Pradeep Mehta and Abhishek Kumar
Prime Minister Narendra Modi has placed India in an advantageous position on the world map by travelling incessantly. Coupled with that the external affairs ministry has been organising global events in India in partnership with think tanks: Observer Research Foundation (ORF) and Gateway House on strategic issues in Delhi and Mumbai respectively. Recently, Raisina Dialogue organised by ORF culminated its grand third edition in Delhi. It is India’s own event and a platform that gives India an opportunity to share and articulate its ambitions and aspirations with rest of the world.
The question as to why Raisina Dialogue matters to the world can simply be explained by the fact that balance of power has shifted from the West to the East where China and India are seen as two contending economies that can shape the new world order. The world views this as a contest between ideas based liberal order that India can guarantee and a more hegemonic order that China could lead.
The nervousness in the air is palpable because the fear is that if China is to have an unbridled march, the democratic values that have shaped the world order thus far may come under siege causing a massive disruption. There is also a good reason for this nervousness. China is much bigger in economic and military terms, and expanding its power aggressively, even across big countries like the US and Australia.
The same is not true for India. India is still a rule taker whereas it needs to be a rule maker. But just how is it to achieve that?
The opportunity may perhaps lie in the new foreign policy articulation from the United States. The US strategy for Asia under Donald Trump has been redefined under the rubric of Indo-Pacific as opposed to erstwhile Asia Pacific. This makes India a country of strategic importance not only for the US but also for Australia and Japan — the two other powers that form the “Quad” — a group of four that has understandably come together to check the rise of China but one that is still to find a strategic convergence.
Just as recent as late last year the four Quad countries presented separate statements after secretary-level meeting in Manila thus signalling that there is still work to be done for the Quad to be a credible challenge! Complicating the matters further was President Trump’s visit to China where the bonhomie between Mr Trump and Xi Jinping sent confusing signals.
Given this scenario and the fact that many smaller countries in South and Southeast Asia have gradually come to depend on China, India will have to capitalise its position right now, when the formations of future global order are being defined. It has to generate confidence in its partners that it can deliver. This on one hand may mean that India will have to emerge as a “big giver” in the neighbourhood while on the other hand it means to be ready to share burden of partnership with countries like the US. This sharing of burden may come in the form of additional responsibilities such as humanitarian aid in other countries in lieu of tangibles like transfer of technology from the US, which will help build India’s capabilities.
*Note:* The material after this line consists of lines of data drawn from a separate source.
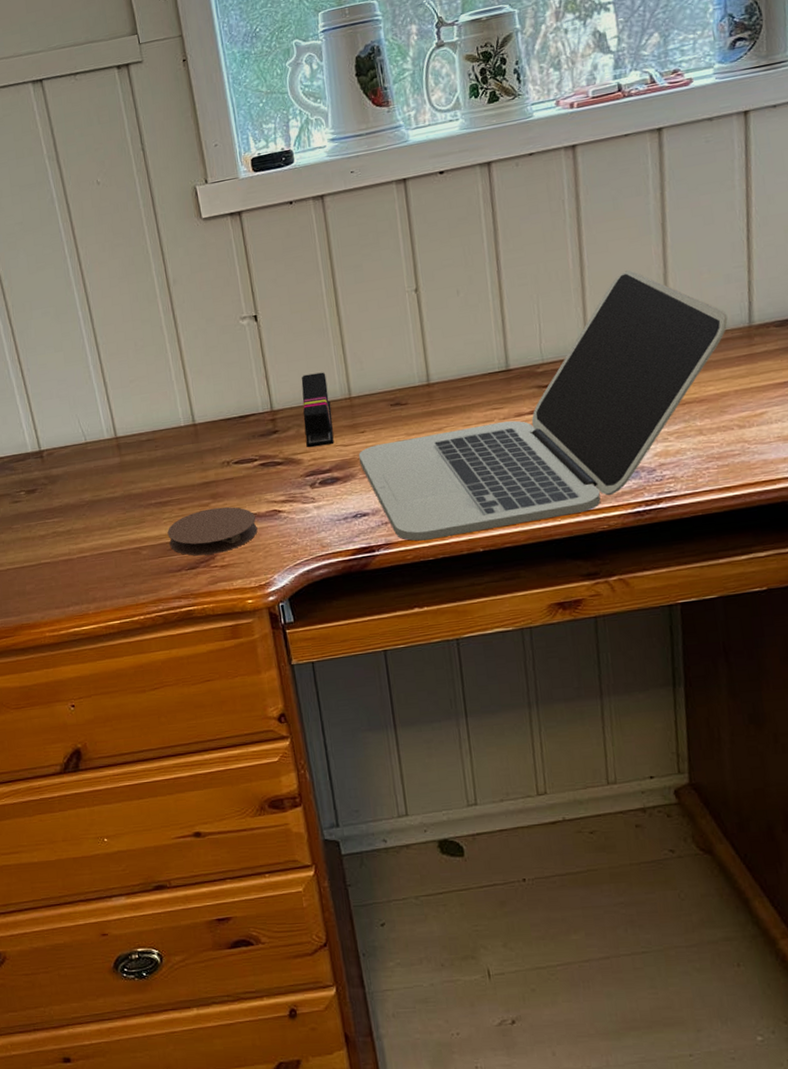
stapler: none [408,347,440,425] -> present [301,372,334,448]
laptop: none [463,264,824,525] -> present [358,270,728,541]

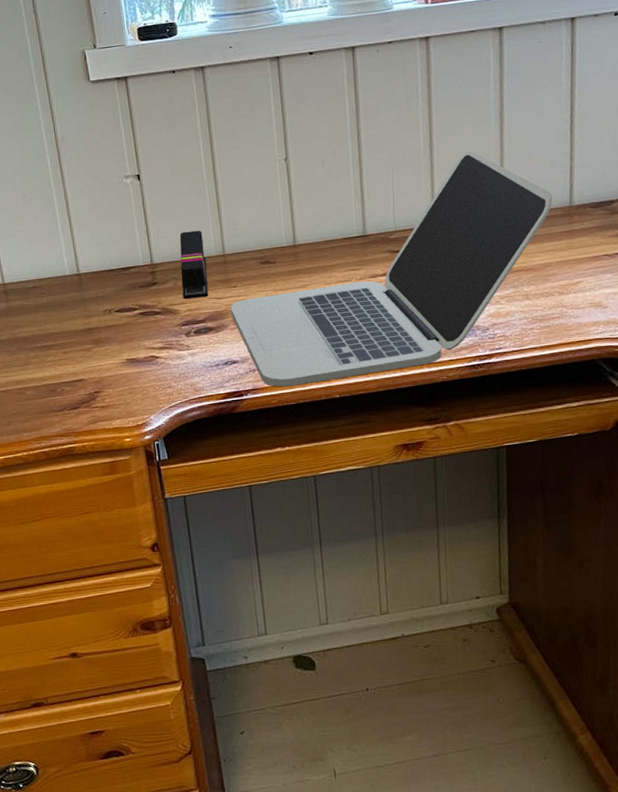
coaster: present [167,506,258,556] -> none [51,351,136,397]

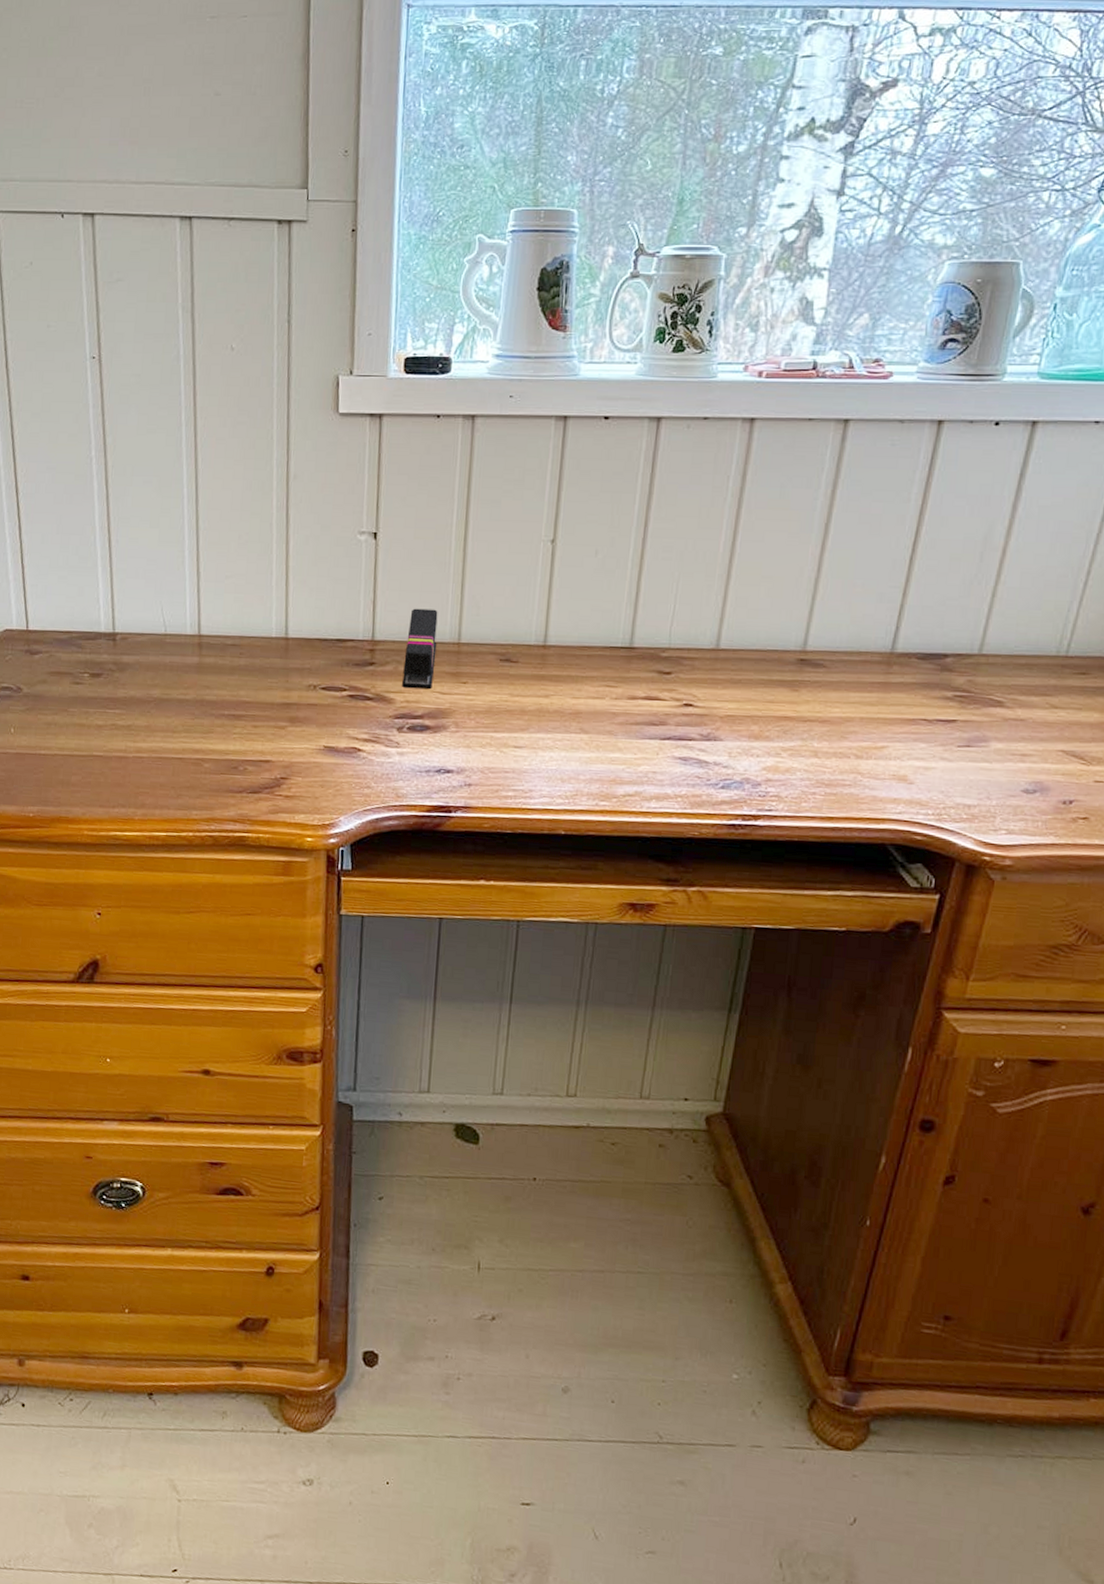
laptop: present [230,151,553,387] -> none [454,567,871,814]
If India can do that, it may also qualify as a strategic ally of the US in its quest to make “America Great Again”. This is because at the heart of slogans like this or “America First” is the idea that the US will not spend its resources where others can or should. Therefore, the question is can India become that US ally and win from it?
If it is indeed to happen, India will have to bargain keeping in mind its strategic location, which has already been recognised under Indo-Pacific formulation by the US, its democratic values, concerns on terrorism and other imperatives like tackling poverty, job creation and climate amongst other. More often than not, it is because of internal imperatives like poverty that India has to often adopt a protectionist stance. Therefore, in pursuit of India’s ambition to become one of the key protagonists in the ushering of ideas based global order, it will have to do a careful balancing act. It cannot just wish to be there without fixing its domestic policies, human capital, ease of doing business, sustainability record and governance, amongst others.
To put this in a slightly unusual way, India will have arrived when it can convince the world that its biggest soft power export is called “yog” and not “yoga”, the Romanised version. In other words, the world will have to listen to India as if it were the last big hope of liberal and democratic values — the journey for which begins from within and from its neighbourhood.
And clearly, if the liberal order is to succeed it will not only be upon India alone rather it will have to be a result of a new configuration of which India will be a pivot.
The attendance of 10 Asean leaders on India’s Republic Day function on January 26 must bring out something concrete in the months to follow unlike the previous neighbourhood gathering four years ago. There are also signals of Trump administration’s softening stance on climate change and trade. These are just some of the opportunities we cannot afford to miss.